Consigne:
Recopiez mot pour mot, s'il vous plaît, les lignes des enregistrements en commençant à celle qui contient "At how many" et en terminant à la fin des enregistrements, ces deux bornes incluses.

Données de compréhension de graphiques:
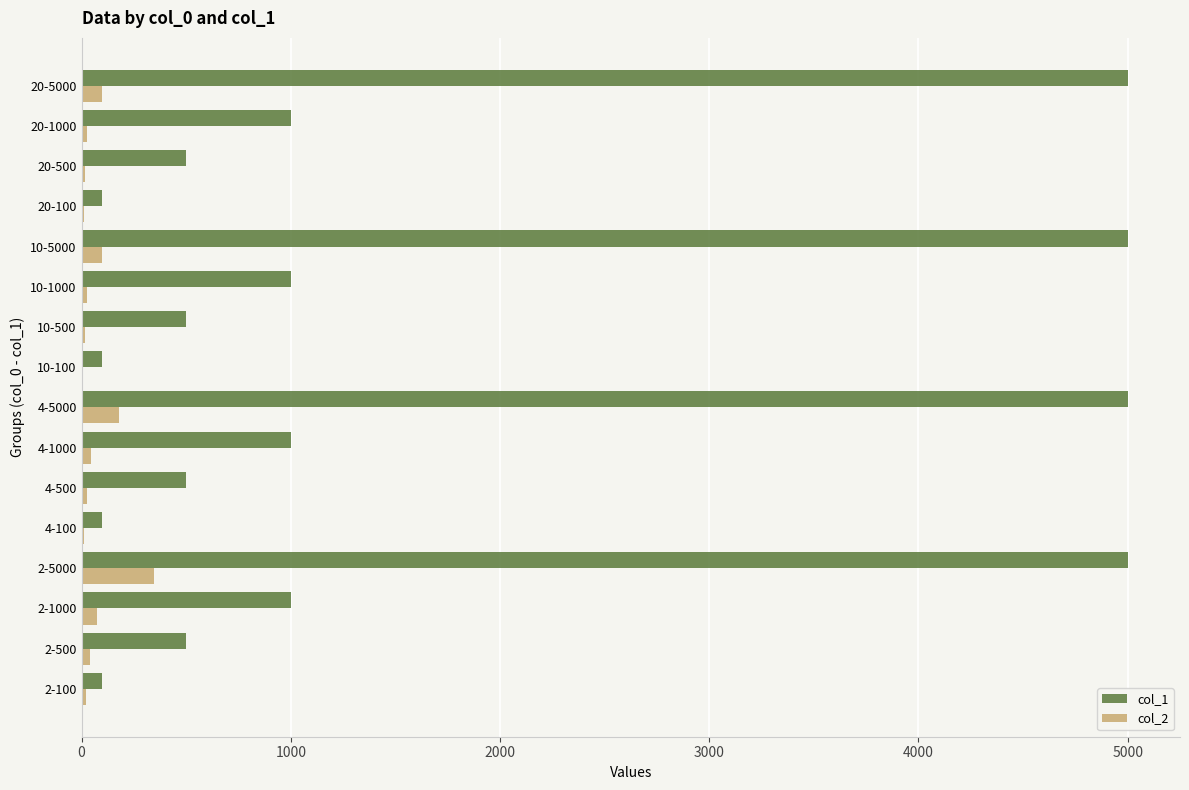

The col_1 series shows 1530 at 20-1000. True or false?

False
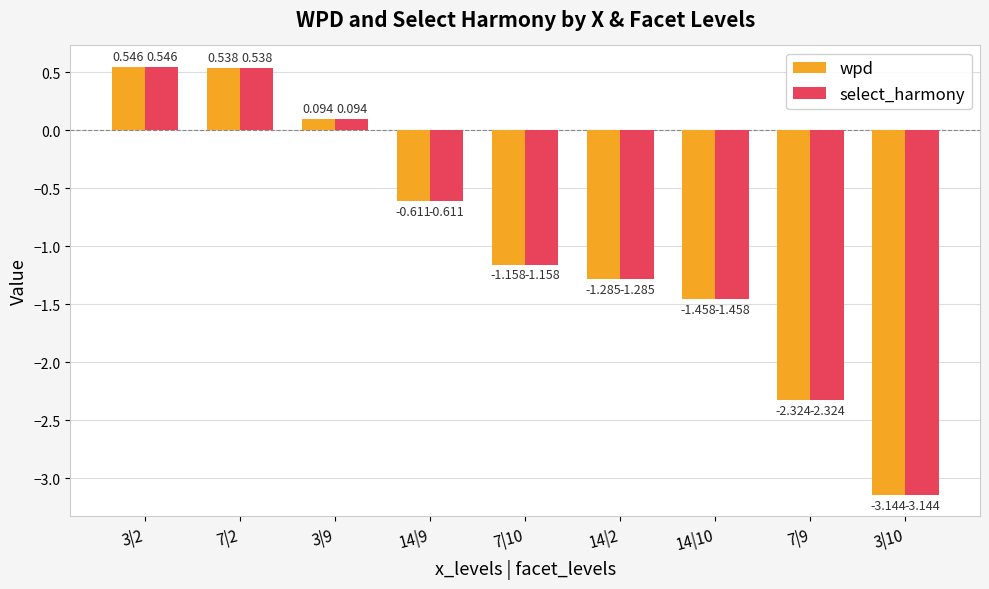

Are the bars grouped side by side (vs. stacked)?

Yes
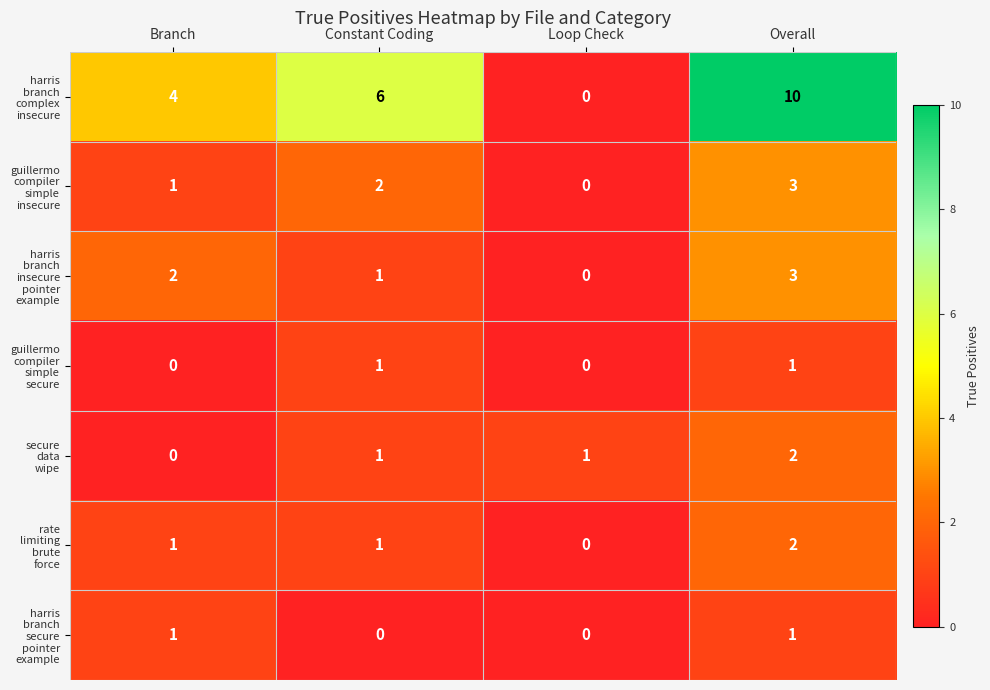

At how many categories does at least one series exceed 3?

3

Réponse attendue:
At how many categories does at least one series exceed 3?

3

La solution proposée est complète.